# Homework Help: Bra - ket?

1. Oct 26, 2012

### rubertoda

bra - ket??

Hi, maybe a stupid question, but i would like to know if, if We have a real number, but we are i a vector space, and the operator is hermitian, is |a> is equal to < a |*?

i assume this, because if a is the vector (1,0) (spin up), and only real entries.

im trying to make ((Sy|a>) |b>) to ((<a|Sy)|b>) somehow..if both a and b are real..plz solve this mess

I am talking about Sx, Sy, Sz is hermitian operators.. and these are operating..
are these 3 hermitian conjugates to each other?
i might add, that Sy can ONLY operate on the 'a' state ( <a| or |a>)

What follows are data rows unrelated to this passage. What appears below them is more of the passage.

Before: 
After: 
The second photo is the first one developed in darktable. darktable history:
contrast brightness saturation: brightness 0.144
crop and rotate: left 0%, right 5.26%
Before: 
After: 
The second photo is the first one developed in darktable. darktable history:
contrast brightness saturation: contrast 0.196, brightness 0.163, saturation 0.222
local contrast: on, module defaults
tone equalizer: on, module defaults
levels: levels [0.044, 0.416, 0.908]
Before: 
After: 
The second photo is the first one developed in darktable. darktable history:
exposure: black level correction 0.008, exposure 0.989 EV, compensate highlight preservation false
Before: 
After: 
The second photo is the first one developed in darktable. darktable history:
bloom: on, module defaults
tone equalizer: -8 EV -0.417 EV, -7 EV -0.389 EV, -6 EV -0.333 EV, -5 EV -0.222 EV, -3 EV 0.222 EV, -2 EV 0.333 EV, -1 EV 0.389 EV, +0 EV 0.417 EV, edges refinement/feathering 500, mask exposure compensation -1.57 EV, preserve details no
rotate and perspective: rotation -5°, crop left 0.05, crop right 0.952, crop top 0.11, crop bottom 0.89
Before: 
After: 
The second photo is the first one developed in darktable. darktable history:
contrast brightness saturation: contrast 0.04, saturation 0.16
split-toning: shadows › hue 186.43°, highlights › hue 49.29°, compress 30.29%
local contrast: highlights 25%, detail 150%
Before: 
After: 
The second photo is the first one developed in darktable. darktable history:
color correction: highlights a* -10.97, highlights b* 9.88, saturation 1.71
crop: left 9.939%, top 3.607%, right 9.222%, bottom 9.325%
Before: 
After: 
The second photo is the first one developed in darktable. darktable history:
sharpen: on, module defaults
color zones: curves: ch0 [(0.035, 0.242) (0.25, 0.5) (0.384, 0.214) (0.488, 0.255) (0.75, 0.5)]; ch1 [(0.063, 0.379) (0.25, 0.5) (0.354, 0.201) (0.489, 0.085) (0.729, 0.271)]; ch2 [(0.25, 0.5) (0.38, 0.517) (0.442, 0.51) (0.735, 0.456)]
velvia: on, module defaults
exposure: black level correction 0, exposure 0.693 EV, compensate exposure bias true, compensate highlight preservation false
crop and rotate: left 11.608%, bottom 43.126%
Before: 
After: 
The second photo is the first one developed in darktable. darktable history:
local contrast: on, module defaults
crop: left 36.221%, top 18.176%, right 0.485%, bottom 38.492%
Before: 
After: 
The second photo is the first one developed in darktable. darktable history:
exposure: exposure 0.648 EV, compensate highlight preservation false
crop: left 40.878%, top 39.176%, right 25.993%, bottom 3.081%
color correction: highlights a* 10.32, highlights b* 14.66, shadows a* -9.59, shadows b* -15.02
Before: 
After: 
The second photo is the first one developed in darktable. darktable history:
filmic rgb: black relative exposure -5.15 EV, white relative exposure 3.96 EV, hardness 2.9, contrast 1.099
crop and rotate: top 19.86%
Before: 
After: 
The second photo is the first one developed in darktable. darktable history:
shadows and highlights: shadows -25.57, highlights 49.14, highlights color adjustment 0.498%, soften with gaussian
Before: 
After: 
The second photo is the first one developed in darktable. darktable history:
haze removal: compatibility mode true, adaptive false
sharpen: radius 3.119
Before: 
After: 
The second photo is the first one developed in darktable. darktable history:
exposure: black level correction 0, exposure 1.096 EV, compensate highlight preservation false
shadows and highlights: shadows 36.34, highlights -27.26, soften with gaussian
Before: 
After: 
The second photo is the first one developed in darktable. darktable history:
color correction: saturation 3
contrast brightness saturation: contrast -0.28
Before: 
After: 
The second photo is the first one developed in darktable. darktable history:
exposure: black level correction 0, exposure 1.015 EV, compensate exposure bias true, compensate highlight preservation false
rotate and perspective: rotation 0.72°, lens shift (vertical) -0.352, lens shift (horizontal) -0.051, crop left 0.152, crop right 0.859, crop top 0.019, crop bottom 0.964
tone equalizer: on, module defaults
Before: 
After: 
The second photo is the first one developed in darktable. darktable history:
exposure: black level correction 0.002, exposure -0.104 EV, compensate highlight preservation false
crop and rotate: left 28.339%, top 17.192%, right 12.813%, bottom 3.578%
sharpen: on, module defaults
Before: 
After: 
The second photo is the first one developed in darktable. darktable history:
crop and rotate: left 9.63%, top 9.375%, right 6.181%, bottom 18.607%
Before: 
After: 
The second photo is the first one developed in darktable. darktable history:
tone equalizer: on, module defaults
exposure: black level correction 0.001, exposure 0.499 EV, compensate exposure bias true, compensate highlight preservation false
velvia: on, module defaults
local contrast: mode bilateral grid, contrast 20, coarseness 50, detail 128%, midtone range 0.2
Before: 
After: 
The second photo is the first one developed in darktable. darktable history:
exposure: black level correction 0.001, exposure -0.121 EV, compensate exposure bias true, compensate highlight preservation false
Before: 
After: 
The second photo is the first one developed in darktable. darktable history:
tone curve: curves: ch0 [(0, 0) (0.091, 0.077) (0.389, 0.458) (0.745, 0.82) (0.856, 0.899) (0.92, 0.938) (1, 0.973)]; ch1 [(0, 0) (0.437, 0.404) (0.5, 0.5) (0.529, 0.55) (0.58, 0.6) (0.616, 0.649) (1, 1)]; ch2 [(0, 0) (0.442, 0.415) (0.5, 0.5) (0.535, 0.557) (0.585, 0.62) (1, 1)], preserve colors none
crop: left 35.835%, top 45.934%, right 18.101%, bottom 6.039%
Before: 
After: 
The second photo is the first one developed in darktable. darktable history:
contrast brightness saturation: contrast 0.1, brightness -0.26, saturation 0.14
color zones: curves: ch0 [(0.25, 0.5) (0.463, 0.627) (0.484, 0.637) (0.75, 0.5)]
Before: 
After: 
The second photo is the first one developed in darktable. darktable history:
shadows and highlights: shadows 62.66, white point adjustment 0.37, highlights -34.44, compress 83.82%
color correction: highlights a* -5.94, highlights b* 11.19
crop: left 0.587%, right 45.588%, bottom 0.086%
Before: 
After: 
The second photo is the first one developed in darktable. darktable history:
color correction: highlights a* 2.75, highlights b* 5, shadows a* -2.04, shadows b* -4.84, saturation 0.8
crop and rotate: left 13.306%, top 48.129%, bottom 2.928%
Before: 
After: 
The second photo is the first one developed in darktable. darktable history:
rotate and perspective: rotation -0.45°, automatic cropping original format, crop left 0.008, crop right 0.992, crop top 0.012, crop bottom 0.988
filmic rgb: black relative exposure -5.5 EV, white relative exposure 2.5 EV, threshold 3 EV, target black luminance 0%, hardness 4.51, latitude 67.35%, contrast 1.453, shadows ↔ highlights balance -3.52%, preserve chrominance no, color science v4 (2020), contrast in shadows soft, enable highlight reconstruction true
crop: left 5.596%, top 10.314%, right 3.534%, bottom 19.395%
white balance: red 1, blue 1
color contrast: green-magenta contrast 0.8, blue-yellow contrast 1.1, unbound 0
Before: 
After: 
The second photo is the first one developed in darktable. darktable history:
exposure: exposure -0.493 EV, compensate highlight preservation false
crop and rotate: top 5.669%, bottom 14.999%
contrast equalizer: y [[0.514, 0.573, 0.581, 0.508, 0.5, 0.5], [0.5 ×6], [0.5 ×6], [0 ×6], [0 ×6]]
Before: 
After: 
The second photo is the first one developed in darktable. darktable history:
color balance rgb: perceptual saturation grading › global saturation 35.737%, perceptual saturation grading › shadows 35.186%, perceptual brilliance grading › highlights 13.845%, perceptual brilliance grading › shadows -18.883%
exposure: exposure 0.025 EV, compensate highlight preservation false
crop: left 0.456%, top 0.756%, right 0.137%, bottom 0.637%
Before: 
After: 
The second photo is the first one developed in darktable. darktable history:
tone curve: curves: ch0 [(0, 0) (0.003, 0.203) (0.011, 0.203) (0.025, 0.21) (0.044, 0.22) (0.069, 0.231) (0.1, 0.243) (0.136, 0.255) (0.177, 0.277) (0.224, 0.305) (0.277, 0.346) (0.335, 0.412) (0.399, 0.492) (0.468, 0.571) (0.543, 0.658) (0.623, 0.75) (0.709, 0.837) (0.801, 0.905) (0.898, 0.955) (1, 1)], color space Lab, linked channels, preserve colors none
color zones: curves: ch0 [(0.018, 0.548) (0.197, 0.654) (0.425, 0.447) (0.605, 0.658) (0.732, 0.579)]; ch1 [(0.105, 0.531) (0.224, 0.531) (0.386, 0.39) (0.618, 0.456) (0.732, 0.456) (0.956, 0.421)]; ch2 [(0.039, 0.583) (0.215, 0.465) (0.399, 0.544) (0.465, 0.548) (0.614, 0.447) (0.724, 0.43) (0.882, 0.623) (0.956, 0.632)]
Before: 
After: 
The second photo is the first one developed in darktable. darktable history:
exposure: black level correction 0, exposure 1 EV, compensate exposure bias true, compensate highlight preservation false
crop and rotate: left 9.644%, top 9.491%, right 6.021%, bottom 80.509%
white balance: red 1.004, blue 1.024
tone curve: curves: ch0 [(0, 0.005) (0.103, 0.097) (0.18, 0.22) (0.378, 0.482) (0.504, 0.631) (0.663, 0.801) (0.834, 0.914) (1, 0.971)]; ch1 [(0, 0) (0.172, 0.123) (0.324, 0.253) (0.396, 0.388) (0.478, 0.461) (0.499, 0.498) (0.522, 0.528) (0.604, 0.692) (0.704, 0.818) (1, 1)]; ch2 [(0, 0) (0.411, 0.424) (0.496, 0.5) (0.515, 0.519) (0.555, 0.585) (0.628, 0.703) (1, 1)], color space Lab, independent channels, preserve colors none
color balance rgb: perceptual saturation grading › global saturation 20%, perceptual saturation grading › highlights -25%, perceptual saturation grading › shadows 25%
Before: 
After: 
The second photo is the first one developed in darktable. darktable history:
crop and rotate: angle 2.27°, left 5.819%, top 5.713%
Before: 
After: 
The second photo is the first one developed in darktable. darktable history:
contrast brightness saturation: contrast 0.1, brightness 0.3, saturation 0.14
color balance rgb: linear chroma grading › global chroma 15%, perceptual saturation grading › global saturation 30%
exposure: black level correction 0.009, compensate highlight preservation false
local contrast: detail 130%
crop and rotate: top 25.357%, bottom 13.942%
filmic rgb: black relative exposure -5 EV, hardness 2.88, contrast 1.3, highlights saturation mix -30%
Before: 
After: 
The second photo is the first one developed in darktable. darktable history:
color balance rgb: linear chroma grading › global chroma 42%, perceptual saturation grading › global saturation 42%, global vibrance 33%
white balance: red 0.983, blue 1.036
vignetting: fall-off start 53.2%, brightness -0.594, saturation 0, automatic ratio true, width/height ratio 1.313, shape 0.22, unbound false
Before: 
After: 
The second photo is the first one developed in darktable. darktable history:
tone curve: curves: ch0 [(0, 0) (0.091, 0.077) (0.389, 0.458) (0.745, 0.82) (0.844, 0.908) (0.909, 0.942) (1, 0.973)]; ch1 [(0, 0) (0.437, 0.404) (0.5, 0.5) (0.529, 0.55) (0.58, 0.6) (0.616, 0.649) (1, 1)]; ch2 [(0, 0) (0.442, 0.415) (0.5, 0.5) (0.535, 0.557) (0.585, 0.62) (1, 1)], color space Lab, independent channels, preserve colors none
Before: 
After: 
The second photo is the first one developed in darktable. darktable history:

and, finally, how would you write out <a|Sy?, is it a vector?

Last edited: Oct 26, 2012
2. Oct 26, 2012

### Chopin

Re: bra - ket??

Can you give a little more information about what you mean when you talk about real numbers? Bras and kets are members of a Hilbert space, so the concept of "real number" doesn't mean anything when talking about them.

3. Oct 26, 2012

### Jesssa

Re: bra - ket??

Do you mean that,

Sy|a> = a |a> where a is real?

<a| Sy = row vector times matrix = row vector

4. Oct 27, 2012

### rubertoda

Re: bra - ket??

yes, i mean row vector times matrix, i would like to show that Sy|a> = <a|Sy, if Sy is hermitian..

5. Oct 27, 2012

### Fredrik

Staff Emeritus
Re: bra - ket??

If |a> is a member of a Hilbert space H, then so is Sy|a>. But <a| is a member of the dual space H*, defined as the set of continuous linear functions from H into ℂ. <a|Sy is another member of H*, so it can't be equal to any member of H, like e.g. Sy|a>.

It would however make sense to ask if they have the same components, with respect to some basis {|i>} and its dual basis {<i|} (the latter being defined by <i|j>=δij). The ith component of <a|Sy is by definition <a|Sy|i>. (See this post for more about components of linear maps with respect to a basis). The ith component of Sy|a> is just its projection onto the ith basis vector, <i|Sy|a>.

6. Oct 27, 2012

### Jesssa

Re: bra - ket??

another way to think of it,

Sy|a> = <a|Sy

Sy|a> = matrix times column vector = column vector

<a|Sy = row vector times matrix = row vector

it is not possible that Sy|a> = <a|Sy

7. Oct 27, 2012

### Fredrik

Staff Emeritus
Re: bra - ket??

This argument is fine when the vector space is finite.